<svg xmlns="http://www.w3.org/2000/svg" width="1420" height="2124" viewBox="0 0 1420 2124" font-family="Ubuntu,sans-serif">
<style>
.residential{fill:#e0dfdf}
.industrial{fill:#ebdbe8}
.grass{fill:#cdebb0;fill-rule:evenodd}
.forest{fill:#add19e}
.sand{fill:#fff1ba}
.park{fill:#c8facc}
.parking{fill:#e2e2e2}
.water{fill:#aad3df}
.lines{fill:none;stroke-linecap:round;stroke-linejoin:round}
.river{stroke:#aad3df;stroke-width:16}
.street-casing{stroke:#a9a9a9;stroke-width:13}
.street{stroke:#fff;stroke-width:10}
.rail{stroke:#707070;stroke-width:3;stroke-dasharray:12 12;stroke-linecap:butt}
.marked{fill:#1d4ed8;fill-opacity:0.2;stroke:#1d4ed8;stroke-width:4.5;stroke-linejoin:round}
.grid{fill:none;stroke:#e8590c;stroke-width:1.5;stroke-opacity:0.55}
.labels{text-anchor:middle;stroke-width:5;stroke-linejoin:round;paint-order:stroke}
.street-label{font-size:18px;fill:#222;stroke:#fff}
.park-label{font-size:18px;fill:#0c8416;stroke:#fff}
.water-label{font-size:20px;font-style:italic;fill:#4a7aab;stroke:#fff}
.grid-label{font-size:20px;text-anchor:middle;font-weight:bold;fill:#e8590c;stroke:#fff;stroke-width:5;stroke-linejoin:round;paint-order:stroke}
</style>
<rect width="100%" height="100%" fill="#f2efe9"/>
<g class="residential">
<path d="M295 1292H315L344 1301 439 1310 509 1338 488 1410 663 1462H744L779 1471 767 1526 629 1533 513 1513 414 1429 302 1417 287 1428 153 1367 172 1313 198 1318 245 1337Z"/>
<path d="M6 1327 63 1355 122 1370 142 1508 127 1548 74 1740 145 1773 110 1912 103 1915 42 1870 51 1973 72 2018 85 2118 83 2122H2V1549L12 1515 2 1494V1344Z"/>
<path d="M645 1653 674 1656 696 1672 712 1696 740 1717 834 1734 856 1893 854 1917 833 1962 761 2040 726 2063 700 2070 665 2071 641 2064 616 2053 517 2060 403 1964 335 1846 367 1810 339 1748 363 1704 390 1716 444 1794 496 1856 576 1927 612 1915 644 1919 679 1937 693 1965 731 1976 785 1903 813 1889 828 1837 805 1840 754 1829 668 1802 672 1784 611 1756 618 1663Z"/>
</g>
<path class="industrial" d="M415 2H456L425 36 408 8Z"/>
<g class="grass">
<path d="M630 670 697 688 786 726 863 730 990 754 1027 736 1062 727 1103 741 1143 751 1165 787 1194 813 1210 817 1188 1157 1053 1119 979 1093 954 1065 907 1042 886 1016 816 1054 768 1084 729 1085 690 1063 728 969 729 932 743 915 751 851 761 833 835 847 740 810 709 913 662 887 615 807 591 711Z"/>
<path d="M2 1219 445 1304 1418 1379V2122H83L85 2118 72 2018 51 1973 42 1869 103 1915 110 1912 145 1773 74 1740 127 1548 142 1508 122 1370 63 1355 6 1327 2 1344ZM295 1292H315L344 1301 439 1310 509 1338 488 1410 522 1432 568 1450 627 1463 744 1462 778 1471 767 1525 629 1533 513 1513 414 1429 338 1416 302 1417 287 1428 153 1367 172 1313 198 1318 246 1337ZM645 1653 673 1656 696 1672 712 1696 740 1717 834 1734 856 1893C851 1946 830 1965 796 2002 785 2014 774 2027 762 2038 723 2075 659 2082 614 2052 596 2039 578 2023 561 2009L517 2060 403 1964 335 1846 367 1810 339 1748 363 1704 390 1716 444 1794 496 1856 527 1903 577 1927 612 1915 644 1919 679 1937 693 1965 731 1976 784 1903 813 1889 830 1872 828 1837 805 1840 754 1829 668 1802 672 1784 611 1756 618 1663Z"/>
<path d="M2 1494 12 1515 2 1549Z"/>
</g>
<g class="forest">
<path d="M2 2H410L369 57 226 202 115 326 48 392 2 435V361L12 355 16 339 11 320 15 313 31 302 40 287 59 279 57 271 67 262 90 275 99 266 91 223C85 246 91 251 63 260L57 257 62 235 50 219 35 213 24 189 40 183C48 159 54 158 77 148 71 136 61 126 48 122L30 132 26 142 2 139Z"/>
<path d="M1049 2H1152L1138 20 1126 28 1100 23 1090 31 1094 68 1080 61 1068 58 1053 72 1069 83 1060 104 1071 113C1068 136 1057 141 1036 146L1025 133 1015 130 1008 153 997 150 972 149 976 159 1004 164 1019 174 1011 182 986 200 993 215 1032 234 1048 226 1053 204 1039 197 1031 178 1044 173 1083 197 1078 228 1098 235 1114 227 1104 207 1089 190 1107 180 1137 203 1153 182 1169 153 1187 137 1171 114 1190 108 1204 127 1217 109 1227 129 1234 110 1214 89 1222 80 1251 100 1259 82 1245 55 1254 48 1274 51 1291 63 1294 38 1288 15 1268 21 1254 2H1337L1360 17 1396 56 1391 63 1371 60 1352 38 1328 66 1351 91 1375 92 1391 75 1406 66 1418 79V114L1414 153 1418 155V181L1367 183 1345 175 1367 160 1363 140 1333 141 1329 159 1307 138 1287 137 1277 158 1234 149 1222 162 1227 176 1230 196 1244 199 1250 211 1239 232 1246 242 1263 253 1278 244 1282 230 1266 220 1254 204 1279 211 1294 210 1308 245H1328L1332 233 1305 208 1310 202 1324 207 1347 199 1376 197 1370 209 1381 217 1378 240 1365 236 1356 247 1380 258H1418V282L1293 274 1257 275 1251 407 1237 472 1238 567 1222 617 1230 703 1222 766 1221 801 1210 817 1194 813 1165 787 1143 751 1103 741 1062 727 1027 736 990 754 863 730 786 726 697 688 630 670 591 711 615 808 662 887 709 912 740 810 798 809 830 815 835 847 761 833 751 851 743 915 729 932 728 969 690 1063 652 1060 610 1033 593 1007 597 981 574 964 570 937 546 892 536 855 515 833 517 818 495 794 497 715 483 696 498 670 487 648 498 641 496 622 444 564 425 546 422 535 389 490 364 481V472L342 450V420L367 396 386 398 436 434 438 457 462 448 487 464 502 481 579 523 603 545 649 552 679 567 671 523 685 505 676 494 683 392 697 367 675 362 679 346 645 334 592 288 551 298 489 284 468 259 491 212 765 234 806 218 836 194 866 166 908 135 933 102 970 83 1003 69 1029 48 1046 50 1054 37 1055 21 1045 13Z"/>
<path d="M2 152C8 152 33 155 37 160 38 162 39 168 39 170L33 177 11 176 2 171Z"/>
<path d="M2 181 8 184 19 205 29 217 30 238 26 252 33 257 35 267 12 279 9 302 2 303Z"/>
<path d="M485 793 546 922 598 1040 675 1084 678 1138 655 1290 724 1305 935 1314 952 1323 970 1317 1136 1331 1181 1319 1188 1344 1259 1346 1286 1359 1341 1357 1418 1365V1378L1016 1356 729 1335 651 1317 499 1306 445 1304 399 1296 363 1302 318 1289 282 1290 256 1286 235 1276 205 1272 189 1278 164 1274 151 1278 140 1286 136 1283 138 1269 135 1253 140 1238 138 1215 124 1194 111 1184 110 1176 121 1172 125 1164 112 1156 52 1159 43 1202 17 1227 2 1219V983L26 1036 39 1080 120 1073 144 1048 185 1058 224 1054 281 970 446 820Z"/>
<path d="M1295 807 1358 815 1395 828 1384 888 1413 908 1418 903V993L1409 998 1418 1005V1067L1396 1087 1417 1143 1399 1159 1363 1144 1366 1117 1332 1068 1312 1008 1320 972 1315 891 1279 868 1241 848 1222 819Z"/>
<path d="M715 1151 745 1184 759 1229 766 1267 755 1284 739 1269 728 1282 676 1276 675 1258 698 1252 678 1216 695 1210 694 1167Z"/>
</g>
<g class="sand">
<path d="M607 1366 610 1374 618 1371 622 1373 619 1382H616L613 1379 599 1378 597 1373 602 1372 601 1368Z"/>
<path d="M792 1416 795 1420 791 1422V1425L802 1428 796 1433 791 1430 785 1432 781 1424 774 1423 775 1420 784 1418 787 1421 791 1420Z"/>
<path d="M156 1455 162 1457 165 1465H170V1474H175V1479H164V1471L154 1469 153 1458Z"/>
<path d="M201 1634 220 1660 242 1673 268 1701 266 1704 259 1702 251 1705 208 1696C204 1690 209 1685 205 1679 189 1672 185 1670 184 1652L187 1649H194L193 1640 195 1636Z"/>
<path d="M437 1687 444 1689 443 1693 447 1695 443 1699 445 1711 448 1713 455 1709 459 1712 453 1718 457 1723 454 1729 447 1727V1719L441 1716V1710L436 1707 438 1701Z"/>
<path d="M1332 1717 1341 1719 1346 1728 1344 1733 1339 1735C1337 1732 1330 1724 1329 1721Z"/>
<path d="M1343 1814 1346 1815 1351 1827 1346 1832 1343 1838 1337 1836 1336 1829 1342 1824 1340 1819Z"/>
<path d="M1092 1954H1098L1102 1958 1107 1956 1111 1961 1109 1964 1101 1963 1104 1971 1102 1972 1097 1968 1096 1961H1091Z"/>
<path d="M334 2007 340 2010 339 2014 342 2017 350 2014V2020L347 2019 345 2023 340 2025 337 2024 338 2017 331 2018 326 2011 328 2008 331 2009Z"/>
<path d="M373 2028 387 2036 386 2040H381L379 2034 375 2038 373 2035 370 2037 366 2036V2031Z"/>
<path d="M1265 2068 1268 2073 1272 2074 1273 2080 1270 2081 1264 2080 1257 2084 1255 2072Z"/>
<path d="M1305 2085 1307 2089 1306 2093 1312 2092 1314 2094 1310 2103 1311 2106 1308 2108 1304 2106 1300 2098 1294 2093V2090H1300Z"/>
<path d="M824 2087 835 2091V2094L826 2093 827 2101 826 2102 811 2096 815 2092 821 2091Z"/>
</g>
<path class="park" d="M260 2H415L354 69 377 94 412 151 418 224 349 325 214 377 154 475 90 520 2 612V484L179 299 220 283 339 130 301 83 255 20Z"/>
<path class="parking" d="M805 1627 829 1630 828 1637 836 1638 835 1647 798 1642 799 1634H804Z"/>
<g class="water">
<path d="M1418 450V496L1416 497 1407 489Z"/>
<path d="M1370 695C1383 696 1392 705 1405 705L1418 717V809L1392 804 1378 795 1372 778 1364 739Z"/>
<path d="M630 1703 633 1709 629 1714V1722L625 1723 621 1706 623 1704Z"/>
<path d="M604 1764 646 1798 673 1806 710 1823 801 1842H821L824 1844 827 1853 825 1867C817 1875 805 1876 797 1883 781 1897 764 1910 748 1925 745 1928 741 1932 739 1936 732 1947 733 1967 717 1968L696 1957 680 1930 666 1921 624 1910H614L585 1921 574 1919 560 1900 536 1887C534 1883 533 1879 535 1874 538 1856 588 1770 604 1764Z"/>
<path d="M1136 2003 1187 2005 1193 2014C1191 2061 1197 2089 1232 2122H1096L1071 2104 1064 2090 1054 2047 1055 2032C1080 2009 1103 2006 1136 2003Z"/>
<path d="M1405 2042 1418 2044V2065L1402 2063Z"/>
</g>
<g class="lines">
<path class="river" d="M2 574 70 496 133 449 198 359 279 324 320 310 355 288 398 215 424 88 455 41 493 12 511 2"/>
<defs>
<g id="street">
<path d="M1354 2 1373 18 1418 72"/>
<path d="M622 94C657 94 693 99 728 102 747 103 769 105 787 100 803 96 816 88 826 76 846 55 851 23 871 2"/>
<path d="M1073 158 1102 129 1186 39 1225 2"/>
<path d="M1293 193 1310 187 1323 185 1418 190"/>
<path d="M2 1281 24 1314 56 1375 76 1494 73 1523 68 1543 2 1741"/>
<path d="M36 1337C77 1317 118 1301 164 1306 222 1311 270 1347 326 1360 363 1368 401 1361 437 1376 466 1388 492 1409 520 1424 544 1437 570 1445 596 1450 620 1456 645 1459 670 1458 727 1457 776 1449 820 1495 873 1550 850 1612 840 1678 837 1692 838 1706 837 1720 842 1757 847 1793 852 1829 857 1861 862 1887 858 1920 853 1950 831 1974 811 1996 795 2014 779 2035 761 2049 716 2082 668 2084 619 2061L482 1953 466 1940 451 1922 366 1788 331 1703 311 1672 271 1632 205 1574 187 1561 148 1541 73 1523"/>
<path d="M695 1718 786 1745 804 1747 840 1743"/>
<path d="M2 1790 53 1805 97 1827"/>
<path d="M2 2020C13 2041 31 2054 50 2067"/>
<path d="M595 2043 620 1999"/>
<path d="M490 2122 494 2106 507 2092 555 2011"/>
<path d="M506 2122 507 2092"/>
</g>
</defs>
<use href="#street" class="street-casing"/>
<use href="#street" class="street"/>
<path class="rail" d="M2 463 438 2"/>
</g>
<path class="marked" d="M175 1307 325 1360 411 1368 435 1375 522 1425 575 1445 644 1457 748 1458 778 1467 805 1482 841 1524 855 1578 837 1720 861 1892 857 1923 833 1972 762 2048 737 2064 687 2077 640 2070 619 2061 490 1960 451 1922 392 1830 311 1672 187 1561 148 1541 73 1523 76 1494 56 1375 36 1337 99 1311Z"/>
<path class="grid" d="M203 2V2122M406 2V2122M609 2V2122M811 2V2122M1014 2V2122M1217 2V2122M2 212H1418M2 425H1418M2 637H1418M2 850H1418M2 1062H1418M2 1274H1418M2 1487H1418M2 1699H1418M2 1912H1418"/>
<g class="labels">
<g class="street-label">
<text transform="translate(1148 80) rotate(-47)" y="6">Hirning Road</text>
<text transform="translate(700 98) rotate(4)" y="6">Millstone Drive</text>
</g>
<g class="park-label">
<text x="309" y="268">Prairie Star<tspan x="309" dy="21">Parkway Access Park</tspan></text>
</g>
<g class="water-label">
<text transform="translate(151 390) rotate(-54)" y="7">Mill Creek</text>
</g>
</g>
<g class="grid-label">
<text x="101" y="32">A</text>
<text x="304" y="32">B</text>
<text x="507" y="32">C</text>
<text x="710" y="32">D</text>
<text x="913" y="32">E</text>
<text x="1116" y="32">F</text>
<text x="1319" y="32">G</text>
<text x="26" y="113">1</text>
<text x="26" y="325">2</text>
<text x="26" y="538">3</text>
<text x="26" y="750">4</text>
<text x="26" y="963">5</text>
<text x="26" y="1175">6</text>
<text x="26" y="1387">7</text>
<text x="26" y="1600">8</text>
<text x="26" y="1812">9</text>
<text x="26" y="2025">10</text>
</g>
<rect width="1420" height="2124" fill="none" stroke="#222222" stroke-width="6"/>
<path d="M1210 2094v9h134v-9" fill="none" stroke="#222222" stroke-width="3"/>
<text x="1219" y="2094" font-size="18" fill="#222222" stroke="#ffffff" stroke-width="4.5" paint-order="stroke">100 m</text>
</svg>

=======

Check each line of the entries, and copy the ones that contain "opacity".

.marked{fill:#1d4ed8;fill-opacity:0.2;stroke:#1d4ed8;stroke-width:4.5;stroke-linejoin:round}
.grid{fill:none;stroke:#e8590c;stroke-width:1.5;stroke-opacity:0.55}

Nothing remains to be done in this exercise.